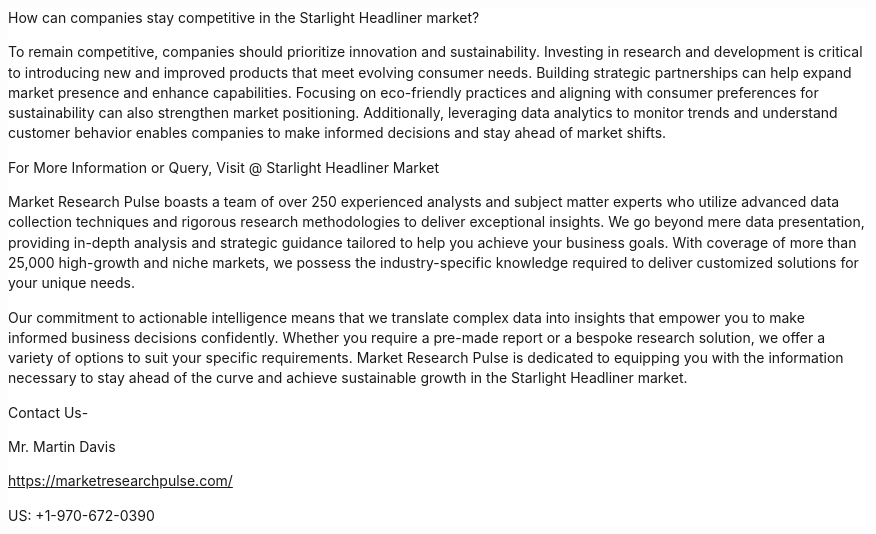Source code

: How can companies stay competitive in the Starlight Headliner market?

To remain competitive, companies should prioritize innovation and sustainability. Investing in research and development is critical to introducing new and improved products that meet evolving consumer needs. Building strategic partnerships can help expand market presence and enhance capabilities. Focusing on eco-friendly practices and aligning with consumer preferences for sustainability can also strengthen market positioning. Additionally, leveraging data analytics to monitor trends and understand customer behavior enables companies to make informed decisions and stay ahead of market shifts.

For More Information or Query, Visit @ Starlight Headliner Market

Market Research Pulse boasts a team of over 250 experienced analysts and subject matter experts who utilize advanced data collection techniques and rigorous research methodologies to deliver exceptional insights. We go beyond mere data presentation, providing in-depth analysis and strategic guidance tailored to help you achieve your business goals. With coverage of more than 25,000 high-growth and niche markets, we possess the industry-specific knowledge required to deliver customized solutions for your unique needs.

Our commitment to actionable intelligence means that we translate complex data into insights that empower you to make informed business decisions confidently. Whether you require a pre-made report or a bespoke research solution, we offer a variety of options to suit your specific requirements. Market Research Pulse is dedicated to equipping you with the information necessary to stay ahead of the curve and achieve sustainable growth in the Starlight Headliner market.

Contact Us-

Mr. Martin Davis

https://marketresearchpulse.com/

US: +1-970-672-0390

* * * * * * * * *

_Exercise_:
Reproduce the records above exactly, excluding every picture.

_Reply_:
Source code

: How can companies stay competitive in the Starlight Headliner market?

To remain competitive, companies should prioritize innovation and sustainability. Investing in research and development is critical to introducing new and improved products that meet evolving consumer needs. Building strategic partnerships can help expand market presence and enhance capabilities. Focusing on eco-friendly practices and aligning with consumer preferences for sustainability can also strengthen market positioning. Additionally, leveraging data analytics to monitor trends and understand customer behavior enables companies to make informed decisions and stay ahead of market shifts.

For More Information or Query, Visit @ Starlight Headliner Market

Market Research Pulse boasts a team of over 250 experienced analysts and subject matter experts who utilize advanced data collection techniques and rigorous research methodologies to deliver exceptional insights. We go beyond mere data presentation, providing in-depth analysis and strategic guidance tailored to help you achieve your business goals. With coverage of more than 25,000 high-growth and niche markets, we possess the industry-specific knowledge required to deliver customized solutions for your unique needs.

Our commitment to actionable intelligence means that we translate complex data into insights that empower you to make informed business decisions confidently. Whether you require a pre-made report or a bespoke research solution, we offer a variety of options to suit your specific requirements. Market Research Pulse is dedicated to equipping you with the information necessary to stay ahead of the curve and achieve sustainable growth in the Starlight Headliner market.

Contact Us-

Mr. Martin Davis

https://marketresearchpulse.com/

US: +1-970-672-0390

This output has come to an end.